An accelerometer is a tool that measures proper acceleration. [1] Proper acceleration is the acceleration (the rate of change of velocity) of a body in its own instantaneous rest frame; [2] this is different from coordinate acceleration, which is acceleration in a fixed coordinate system. For example, an accelerometer at rest on the surface of the Earth will measure an acceleration due to Earth’s gravity, straight upwards [3] (by definition) of g ≈ 9.81 m/s2. By contrast, accelerometers in free fall (falling toward the center of the Earth at a rate of about 9.81 m/s2) will measure zero.

Accelerometers have many uses in industry and science. Highly sensitive accelerometers are used in inertial navigation systems for aircraft and missiles. Vibration in rotating machines is monitored by accelerometers. They are used in tablet computers and digital cameras so that images on screens are always displayed upright. In unmanned aerial vehicles, accelerometers help to stabilise flight.

When two or more accelerometers are coordinated with one another, they can measure differences in proper acceleration, particularly gravity, over their separation in space—that is, the gradient of the gravitational field. Gravity gradiometry is useful because absolute gravity is a weak effect and depends on the local density of the Earth, which is quite variable.

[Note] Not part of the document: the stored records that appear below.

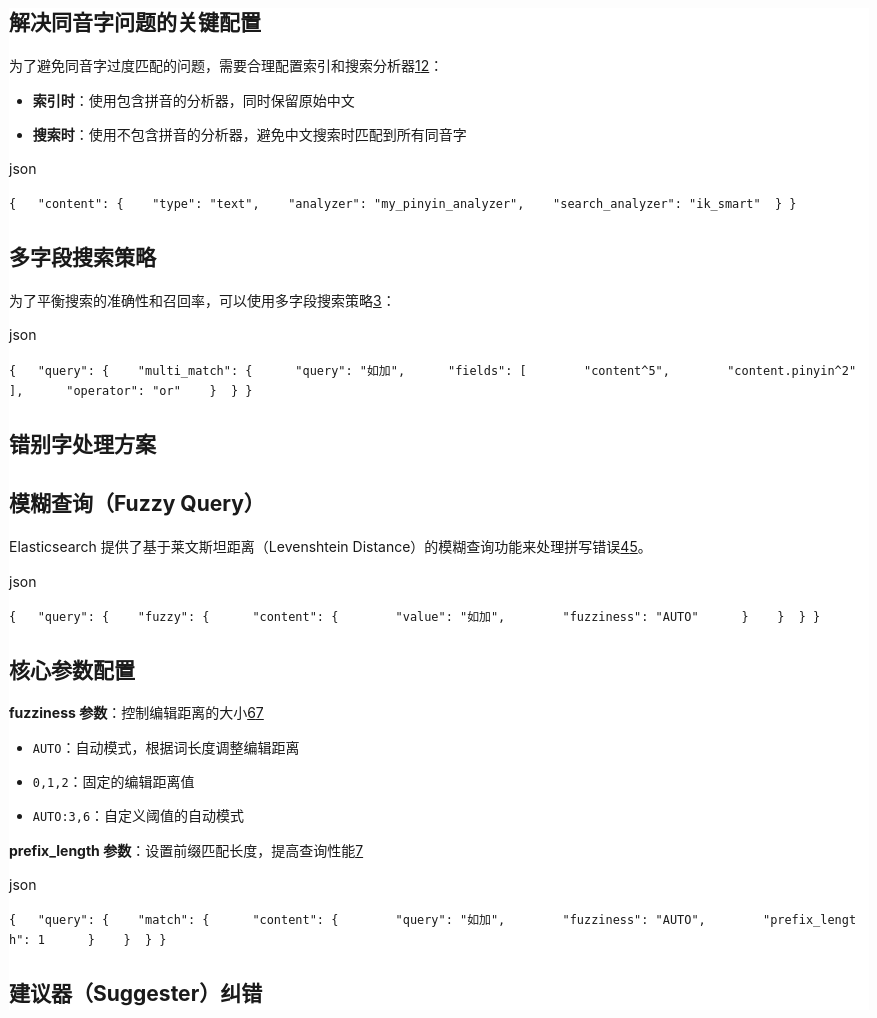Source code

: ## 解决同音字问题的关键配置

为了避免同音字过度匹配的问题，需要合理配置索引和搜索分析器[1](https://blog.csdn.net/LINING_GG/article/details/128212935)[2](https://elasticsearch.cn/question/11575)：

- **索引时**：使用包含拼音的分析器，同时保留原始中文
    
- **搜索时**：使用不包含拼音的分析器，避免中文搜索时匹配到所有同音字
    

json

`{   "content": {    "type": "text",    "analyzer": "my_pinyin_analyzer",    "search_analyzer": "ik_smart"  } }`

## 多字段搜索策略

为了平衡搜索的准确性和召回率，可以使用多字段搜索策略[3](https://blog.csdn.net/AiMaiShanHuHai/article/details/144430879)：

json

`{   "query": {    "multi_match": {      "query": "如加",      "fields": [        "content^5",        "content.pinyin^2"      ],      "operator": "or"    }  } }`

## 错别字处理方案

## 模糊查询（Fuzzy Query）

Elasticsearch 提供了基于莱文斯坦距离（Levenshtein Distance）的模糊查询功能来处理拼写错误[4](https://blog.csdn.net/Flying_Fish_roe/article/details/142754951)[5](https://elasticsearch.cn/article/14056)。

json

`{   "query": {    "fuzzy": {      "content": {        "value": "如加",        "fuzziness": "AUTO"      }    }  } }`

## 核心参数配置

**fuzziness 参数**：控制编辑距离的大小[6](https://blog.csdn.net/weixin_42692506/article/details/101555035)[7](https://www.jianshu.com/p/eb5665a9fd70)

- `AUTO`：自动模式，根据词长度调整编辑距离
    
- `0,1,2`：固定的编辑距离值
    
- `AUTO:3,6`：自定义阈值的自动模式
    

**prefix_length 参数**：设置前缀匹配长度，提高查询性能[7](https://www.jianshu.com/p/eb5665a9fd70)

json

`{   "query": {    "match": {      "content": {        "query": "如加",        "fuzziness": "AUTO",        "prefix_length": 1      }    }  } }`

## 建议器（Suggester）纠错
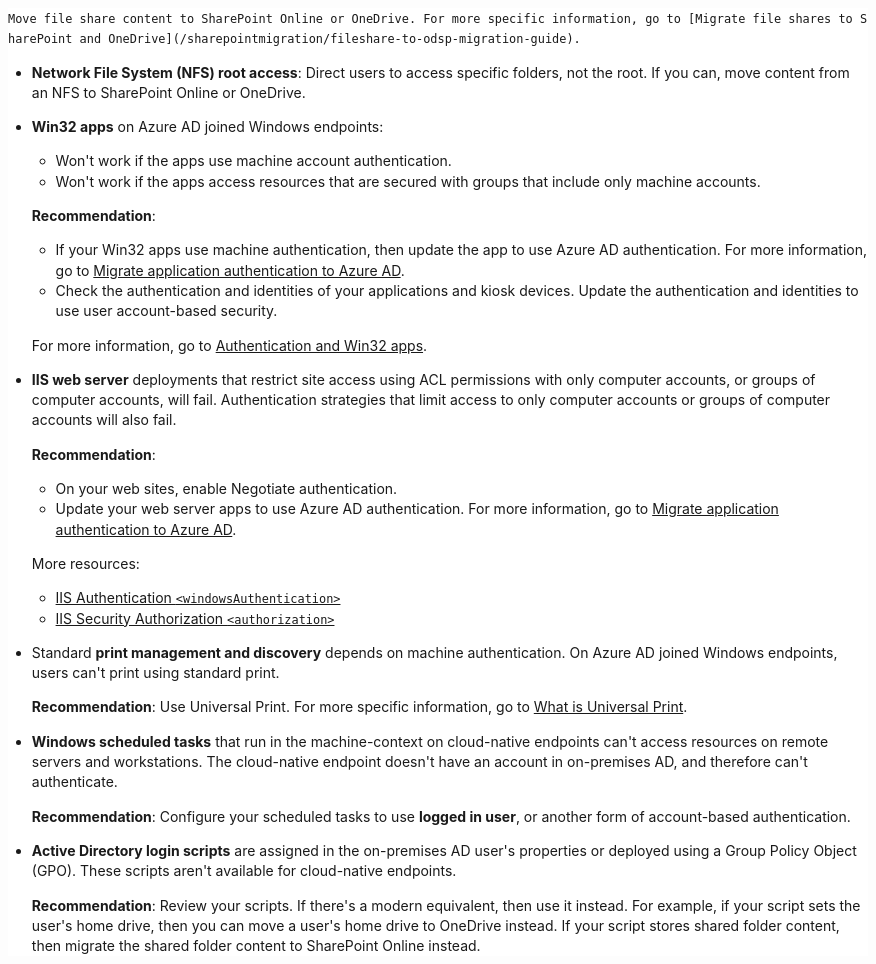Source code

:     Move file share content to SharePoint Online or OneDrive. For more specific information, go to [Migrate file shares to SharePoint and OneDrive](/sharepointmigration/fileshare-to-odsp-migration-guide).

  - **Network File System (NFS) root access**: Direct users to access specific folders, not the root. If you can, move content from an NFS to SharePoint Online or OneDrive.

- **Win32 apps** on Azure AD joined Windows endpoints:

  - Won't work if the apps use machine account authentication.
  - Won't work if the apps access resources that are secured with groups that include only machine accounts.

  **Recommendation**:
  - If your Win32 apps use machine authentication, then update the app to use Azure AD authentication. For more information, go to [Migrate application authentication to Azure AD](/azure/active-directory/manage-apps/migrate-application-authentication-to-azure-active-directory).
  - Check the authentication and identities of your applications and kiosk devices. Update the authentication and identities to use user account-based security.

  For more information, go to [Authentication and Win32 apps](/windows/win32/secauthn/authentication-portal).

- **IIS web server** deployments that restrict site access using ACL permissions with only computer accounts, or groups of computer accounts, will fail. Authentication strategies that limit access to only computer accounts or groups of computer accounts will also fail.

  **Recommendation**:
  - On your web sites, enable Negotiate authentication.
  - Update your web server apps to use Azure AD authentication. For more information, go to [Migrate application authentication to Azure AD](/azure/active-directory/manage-apps/migrate-application-authentication-to-azure-active-directory).
  
  More resources:

  - [IIS Authentication `<windowsAuthentication>`](/iis/configuration/system.webserver/security/authentication/windowsauthentication/)
  - [IIS Security Authorization `<authorization>`](/iis/configuration/system.webserver/security/authorization/)

- Standard **print management and discovery** depends on machine authentication. On Azure AD joined Windows endpoints, users can't print using standard print.

  **Recommendation**: Use Universal Print. For more specific information, go to [What is Universal Print](/universal-print/fundamentals/universal-print-whatis).

- **Windows scheduled tasks** that run in the machine-context on cloud-native endpoints can't access resources on remote servers and workstations. The cloud-native endpoint doesn't have an account in on-premises AD, and therefore can't authenticate.

  **Recommendation**: Configure your scheduled tasks to use **logged in user**, or another form of account-based authentication.

- **Active Directory login scripts** are assigned in the on-premises AD user's properties or deployed using a Group Policy Object (GPO). These scripts aren't available for cloud-native endpoints.  

  **Recommendation**: Review your scripts. If there's a modern equivalent, then use it instead. For example, if your script sets the user's home drive, then you can move a user's home drive to OneDrive instead. If your script stores shared folder content, then migrate the shared folder content to SharePoint Online instead.
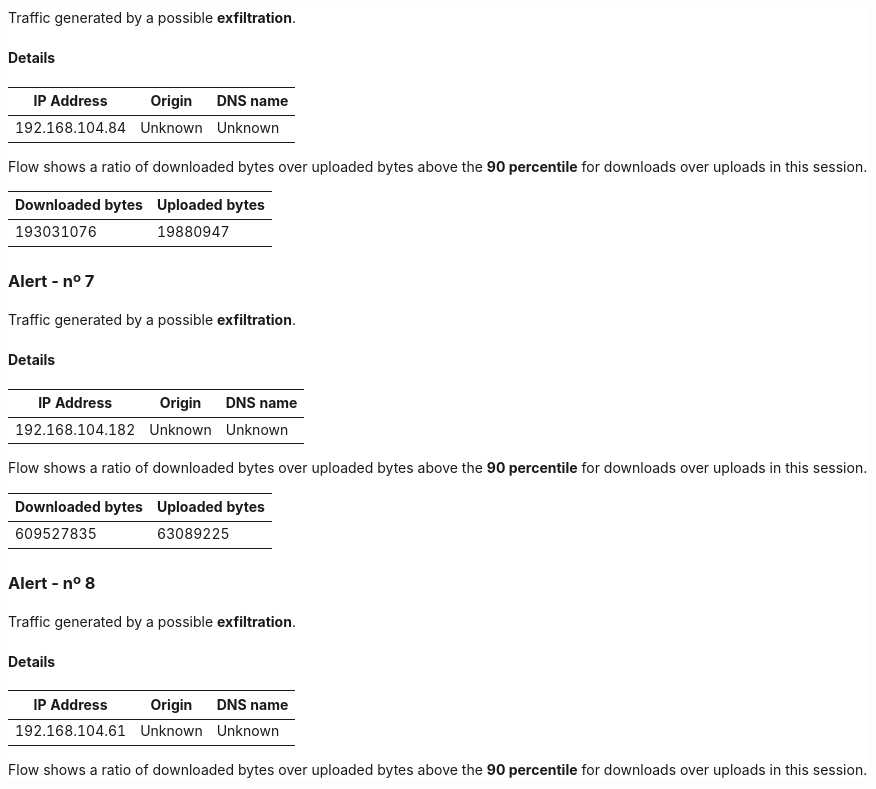Traffic generated by a possible **exfiltration**.

#### Details

| IP Address | Origin | DNS name |
| - | - | - |
| 192.168.104.84 | Unknown | Unknown |

Flow shows a ratio of downloaded bytes over uploaded bytes above the **90 percentile** for downloads over uploads in this session.

| Downloaded bytes | Uploaded bytes |
| - | - |
| 193031076 | 19880947 |


### Alert - nº 7

Traffic generated by a possible **exfiltration**.

#### Details

| IP Address | Origin | DNS name |
| - | - | - |
| 192.168.104.182 | Unknown | Unknown |

Flow shows a ratio of downloaded bytes over uploaded bytes above the **90 percentile** for downloads over uploads in this session.

| Downloaded bytes | Uploaded bytes |
| - | - |
| 609527835 | 63089225 |


### Alert - nº 8

Traffic generated by a possible **exfiltration**.

#### Details

| IP Address | Origin | DNS name |
| - | - | - |
| 192.168.104.61 | Unknown | Unknown |

Flow shows a ratio of downloaded bytes over uploaded bytes above the **90 percentile** for downloads over uploads in this session.
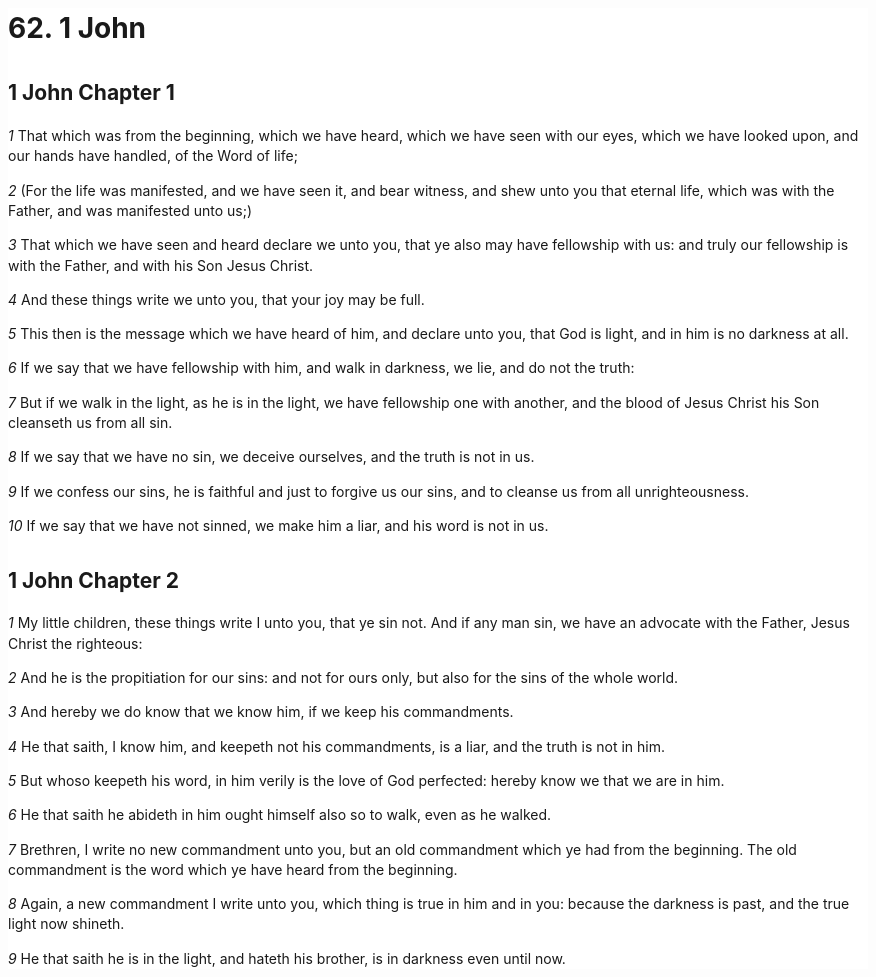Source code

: 
# 62. 1 John

## 1 John Chapter 1

*1* That which was from the beginning, which we have heard, which we have seen with our eyes, which we have looked upon, and our hands have handled, of the Word of life;

*2* (For the life was manifested, and we have seen it, and bear witness, and shew unto you that eternal life, which was with the Father, and was manifested unto us;)

*3* That which we have seen and heard declare we unto you, that ye also may have fellowship with us: and truly our fellowship is with the Father, and with his Son Jesus Christ.

*4* And these things write we unto you, that your joy may be full.

*5* This then is the message which we have heard of him, and declare unto you, that God is light, and in him is no darkness at all.

*6* If we say that we have fellowship with him, and walk in darkness, we lie, and do not the truth:

*7* But if we walk in the light, as he is in the light, we have fellowship one with another, and the blood of Jesus Christ his Son cleanseth us from all sin.

*8* If we say that we have no sin, we deceive ourselves, and the truth is not in us.

*9* If we confess our sins, he is faithful and just to forgive us our sins, and to cleanse us from all unrighteousness.

*10* If we say that we have not sinned, we make him a liar, and his word is not in us.


## 1 John Chapter 2

*1* My little children, these things write I unto you, that ye sin not. And if any man sin, we have an advocate with the Father, Jesus Christ the righteous:

*2* And he is the propitiation for our sins: and not for ours only, but also for the sins of the whole world.

*3* And hereby we do know that we know him, if we keep his commandments.

*4* He that saith, I know him, and keepeth not his commandments, is a liar, and the truth is not in him.

*5* But whoso keepeth his word, in him verily is the love of God perfected: hereby know we that we are in him.

*6* He that saith he abideth in him ought himself also so to walk, even as he walked.

*7* Brethren, I write no new commandment unto you, but an old commandment which ye had from the beginning. The old commandment is the word which ye have heard from the beginning.

*8* Again, a new commandment I write unto you, which thing is true in him and in you: because the darkness is past, and the true light now shineth.

*9* He that saith he is in the light, and hateth his brother, is in darkness even until now.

Single- and multi-axis accelerometers can detect both the magnitude and the direction of the proper acceleration, as a vector quantity, and can be used to sense orientation (because the direction of weight changes), coordinate acceleration, vibration, shock, and falling in a resistive medium (a case in which the proper acceleration changes, increasing from zero). Micromachined microelectromechanical systems (MEMS) accelerometers are increasingly present in portable electronic devices and video-game controllers, to detect changes in the positions of these devices.